Kate helps to set up the processes on the project so that the team always understands what needs to be done, she watches to ensure all requirements for the project are consistently adhered to and progress is regularly demonstrated to all stakeholders.
While Kate takes over project management duties, Anton leads the development team, helps to make the decomposition of large and complex tasks into easier and smaller ones, which are available to each team member, participates in the selection of technical solutions, and controls the quality of the work.
As you can see, every expert has their own role in the development of the product. Everyone's personal qualities help to make a team work a dream work and achieve results.
Post-launch stage
So, the first version of the product is ready, and you make it available to the public.
At this stage of the project, a new expert comes into play. His name is Sasha, and he is a marketing manager. He likes developing marketing strategies and investigating how to attract clients. He knows how to convert a visitor into a customer. Sasha is an ace at his craft. His main responsibilities are building marketing strategies and implementing them, understanding the audience, configuring user engagement channels, and setting up feedback processing, as well as tracking metrics.
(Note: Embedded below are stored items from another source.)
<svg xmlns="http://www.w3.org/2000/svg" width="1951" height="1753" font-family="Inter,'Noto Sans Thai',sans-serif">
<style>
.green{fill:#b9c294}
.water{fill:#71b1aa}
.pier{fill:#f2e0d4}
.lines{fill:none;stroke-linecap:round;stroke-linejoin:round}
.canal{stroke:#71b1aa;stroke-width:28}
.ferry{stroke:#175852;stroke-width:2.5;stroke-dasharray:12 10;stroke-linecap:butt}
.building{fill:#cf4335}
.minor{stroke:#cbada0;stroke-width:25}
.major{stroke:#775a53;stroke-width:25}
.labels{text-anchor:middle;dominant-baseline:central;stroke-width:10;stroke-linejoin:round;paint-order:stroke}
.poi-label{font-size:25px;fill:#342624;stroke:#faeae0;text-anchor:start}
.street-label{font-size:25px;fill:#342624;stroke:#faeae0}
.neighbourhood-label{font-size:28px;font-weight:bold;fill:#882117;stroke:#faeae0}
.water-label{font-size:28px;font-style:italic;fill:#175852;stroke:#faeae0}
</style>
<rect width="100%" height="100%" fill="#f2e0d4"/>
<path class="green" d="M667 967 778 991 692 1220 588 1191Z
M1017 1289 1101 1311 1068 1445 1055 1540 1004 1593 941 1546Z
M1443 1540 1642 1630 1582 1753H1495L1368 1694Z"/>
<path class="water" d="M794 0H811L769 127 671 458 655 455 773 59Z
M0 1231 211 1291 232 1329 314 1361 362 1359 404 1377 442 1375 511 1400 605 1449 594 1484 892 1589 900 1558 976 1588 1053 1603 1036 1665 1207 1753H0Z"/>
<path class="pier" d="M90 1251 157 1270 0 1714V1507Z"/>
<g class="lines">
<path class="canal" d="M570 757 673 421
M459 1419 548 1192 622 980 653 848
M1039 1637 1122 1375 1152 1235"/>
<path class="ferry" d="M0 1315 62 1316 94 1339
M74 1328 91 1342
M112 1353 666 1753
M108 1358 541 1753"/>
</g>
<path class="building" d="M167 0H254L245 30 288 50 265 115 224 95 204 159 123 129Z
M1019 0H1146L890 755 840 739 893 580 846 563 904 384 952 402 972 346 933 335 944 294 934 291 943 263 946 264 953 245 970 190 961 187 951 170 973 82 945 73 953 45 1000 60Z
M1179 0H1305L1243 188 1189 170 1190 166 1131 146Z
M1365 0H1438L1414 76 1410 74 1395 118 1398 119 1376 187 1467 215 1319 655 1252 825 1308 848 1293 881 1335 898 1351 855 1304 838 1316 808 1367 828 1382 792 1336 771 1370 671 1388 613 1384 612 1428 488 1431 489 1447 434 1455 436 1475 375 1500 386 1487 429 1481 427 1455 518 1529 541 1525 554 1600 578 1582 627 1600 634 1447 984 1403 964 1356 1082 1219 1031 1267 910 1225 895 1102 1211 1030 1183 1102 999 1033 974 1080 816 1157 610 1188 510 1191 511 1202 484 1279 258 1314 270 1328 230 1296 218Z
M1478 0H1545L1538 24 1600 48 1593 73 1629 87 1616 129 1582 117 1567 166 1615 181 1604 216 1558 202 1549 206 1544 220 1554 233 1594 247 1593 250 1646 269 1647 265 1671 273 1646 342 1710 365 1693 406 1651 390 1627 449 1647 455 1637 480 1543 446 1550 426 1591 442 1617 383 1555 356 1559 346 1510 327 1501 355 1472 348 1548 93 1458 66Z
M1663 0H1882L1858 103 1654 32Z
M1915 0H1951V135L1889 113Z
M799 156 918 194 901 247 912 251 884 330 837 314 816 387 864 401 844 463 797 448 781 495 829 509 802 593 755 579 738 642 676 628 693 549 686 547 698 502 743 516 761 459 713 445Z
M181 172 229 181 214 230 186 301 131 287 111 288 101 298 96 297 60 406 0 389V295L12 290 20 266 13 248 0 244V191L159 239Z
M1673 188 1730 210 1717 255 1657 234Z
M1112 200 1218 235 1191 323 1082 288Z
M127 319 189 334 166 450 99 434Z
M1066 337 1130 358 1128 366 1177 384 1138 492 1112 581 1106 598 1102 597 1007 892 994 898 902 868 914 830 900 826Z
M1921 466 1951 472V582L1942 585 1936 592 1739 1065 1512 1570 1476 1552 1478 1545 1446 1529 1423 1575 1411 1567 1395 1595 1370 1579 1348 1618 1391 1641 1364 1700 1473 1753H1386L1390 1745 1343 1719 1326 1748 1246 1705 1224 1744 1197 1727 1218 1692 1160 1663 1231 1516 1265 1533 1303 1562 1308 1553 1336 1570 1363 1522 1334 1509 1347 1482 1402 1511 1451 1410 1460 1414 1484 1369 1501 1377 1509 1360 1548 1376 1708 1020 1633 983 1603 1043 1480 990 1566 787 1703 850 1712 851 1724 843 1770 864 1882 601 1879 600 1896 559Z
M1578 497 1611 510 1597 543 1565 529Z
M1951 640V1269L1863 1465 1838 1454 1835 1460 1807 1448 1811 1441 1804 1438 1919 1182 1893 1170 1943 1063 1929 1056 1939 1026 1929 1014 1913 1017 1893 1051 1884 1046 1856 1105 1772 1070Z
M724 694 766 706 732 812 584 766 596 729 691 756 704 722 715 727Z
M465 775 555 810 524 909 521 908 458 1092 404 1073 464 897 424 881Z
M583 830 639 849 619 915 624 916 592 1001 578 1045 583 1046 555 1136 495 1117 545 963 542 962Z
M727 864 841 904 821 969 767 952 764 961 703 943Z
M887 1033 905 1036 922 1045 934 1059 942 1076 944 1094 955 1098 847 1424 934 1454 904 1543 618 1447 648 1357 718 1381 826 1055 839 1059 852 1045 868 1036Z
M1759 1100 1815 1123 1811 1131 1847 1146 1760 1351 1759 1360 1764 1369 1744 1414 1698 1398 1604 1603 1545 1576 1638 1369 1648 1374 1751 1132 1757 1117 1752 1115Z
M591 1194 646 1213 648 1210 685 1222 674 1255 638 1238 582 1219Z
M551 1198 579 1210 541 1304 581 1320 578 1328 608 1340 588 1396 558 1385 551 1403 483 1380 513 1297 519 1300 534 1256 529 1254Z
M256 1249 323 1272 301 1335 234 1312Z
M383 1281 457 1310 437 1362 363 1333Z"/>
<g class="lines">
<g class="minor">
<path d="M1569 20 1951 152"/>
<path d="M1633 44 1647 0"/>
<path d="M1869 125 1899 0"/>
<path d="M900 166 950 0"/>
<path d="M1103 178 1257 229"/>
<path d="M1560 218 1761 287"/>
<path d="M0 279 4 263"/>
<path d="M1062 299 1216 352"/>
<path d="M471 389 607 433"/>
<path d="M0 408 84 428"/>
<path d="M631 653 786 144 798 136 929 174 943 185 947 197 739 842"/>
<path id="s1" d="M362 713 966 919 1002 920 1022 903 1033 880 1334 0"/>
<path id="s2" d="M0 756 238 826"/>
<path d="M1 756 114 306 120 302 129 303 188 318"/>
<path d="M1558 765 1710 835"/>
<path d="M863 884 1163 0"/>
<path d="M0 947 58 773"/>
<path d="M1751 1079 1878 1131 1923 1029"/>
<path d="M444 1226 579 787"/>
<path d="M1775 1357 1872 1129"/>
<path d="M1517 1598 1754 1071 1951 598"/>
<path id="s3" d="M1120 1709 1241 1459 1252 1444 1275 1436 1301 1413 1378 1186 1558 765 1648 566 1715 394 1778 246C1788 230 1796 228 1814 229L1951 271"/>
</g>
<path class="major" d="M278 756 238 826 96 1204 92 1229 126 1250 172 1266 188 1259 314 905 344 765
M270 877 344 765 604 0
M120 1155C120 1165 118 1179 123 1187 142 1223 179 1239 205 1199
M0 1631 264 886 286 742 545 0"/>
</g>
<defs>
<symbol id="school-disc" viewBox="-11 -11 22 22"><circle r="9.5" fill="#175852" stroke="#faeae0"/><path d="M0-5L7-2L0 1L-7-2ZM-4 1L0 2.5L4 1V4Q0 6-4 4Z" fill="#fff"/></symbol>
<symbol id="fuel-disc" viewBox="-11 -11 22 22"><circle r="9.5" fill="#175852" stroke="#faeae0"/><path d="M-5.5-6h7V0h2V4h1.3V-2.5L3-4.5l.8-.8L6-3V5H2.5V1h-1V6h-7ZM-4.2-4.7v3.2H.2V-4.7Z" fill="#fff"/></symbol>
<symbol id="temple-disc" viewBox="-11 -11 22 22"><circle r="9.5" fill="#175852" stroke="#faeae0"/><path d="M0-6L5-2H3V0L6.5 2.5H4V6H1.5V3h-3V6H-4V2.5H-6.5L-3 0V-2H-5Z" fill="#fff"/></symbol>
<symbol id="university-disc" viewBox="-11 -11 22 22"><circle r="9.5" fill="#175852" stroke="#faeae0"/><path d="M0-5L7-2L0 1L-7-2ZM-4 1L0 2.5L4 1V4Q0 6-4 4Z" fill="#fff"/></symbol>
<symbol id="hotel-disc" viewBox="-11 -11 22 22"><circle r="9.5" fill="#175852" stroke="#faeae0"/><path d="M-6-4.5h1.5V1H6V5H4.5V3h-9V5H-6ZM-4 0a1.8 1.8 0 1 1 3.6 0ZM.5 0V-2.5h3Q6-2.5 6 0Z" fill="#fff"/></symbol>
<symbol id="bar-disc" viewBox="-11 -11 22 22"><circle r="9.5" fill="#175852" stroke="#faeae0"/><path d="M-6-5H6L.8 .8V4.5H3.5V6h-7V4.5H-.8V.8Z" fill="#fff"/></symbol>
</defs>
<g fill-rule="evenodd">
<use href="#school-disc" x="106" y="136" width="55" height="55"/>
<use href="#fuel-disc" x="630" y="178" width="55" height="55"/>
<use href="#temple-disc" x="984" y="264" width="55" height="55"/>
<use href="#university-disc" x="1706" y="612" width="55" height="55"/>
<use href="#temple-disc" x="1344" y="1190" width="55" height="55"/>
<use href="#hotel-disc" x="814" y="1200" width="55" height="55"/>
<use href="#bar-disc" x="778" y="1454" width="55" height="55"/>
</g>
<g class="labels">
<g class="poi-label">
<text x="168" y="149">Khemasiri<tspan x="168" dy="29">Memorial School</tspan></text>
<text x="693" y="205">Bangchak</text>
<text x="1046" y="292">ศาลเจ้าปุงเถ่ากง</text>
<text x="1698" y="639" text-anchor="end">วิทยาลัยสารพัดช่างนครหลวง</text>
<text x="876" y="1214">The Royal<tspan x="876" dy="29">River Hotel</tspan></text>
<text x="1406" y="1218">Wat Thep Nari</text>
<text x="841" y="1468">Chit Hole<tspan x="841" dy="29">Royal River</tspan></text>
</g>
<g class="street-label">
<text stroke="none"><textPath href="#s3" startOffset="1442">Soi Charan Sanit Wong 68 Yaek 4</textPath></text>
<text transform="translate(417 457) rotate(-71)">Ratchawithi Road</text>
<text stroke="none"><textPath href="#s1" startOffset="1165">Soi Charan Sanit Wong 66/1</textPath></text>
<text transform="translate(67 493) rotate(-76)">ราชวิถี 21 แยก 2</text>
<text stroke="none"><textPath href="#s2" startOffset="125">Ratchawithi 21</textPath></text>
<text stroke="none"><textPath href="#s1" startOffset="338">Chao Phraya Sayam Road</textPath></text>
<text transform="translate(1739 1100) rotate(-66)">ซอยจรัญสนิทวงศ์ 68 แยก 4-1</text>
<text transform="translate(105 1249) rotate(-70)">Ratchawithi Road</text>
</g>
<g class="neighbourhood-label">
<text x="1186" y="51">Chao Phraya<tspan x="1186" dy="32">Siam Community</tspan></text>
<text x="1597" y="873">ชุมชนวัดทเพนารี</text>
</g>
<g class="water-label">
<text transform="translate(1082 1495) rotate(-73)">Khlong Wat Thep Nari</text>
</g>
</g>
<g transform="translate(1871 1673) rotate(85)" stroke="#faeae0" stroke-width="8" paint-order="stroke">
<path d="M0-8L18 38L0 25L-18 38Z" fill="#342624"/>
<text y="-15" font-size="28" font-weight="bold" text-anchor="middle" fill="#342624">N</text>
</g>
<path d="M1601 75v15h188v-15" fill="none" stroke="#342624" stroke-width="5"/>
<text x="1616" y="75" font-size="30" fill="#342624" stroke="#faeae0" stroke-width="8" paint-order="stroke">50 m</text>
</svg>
We already met Alexey, our business analyst, he comes back at this point. His main responsibilities are to collect and analyze user feedback, plan future releases based on market response, think about what type of functionality will be in demand (based on the perception of the product by the users), and decide what features should be upgraded in the first place and what can be postponed.
This stage combines a product strategy and its implementation. The marketing expert works closely with the business analyst to receive and analyze feedback and plan future releases.
Conclusion
There is no single formula or the best recipe to create a killer product. However, with a groundbreaking idea, proper business approach, and technological implementation, the sky is the limit. If you are looking to create an MVP, that will blossom into a great product, feel free to contact us at Visual Craft for a consultation!
FAQ
What attributes contribute to the success of a product?
Good products must have a solid value proposition and solve a real problem, be understandable by users, perform their task as easily as possible.
What are the characteristics of a high-quality product?
A product's quality is not necessarily related to price. If a high-quality product has superior performance or a large number of features, it will generally sell at a premium price. But if the term "quality" refers to fitness for use and aesthetics, high quality can be achieved without premium prices.
What makes my product competitive?
Competitive products are products and services that compete with yours for consumers' attention. You can identify competitive products by how similar their features and solutions are to yours.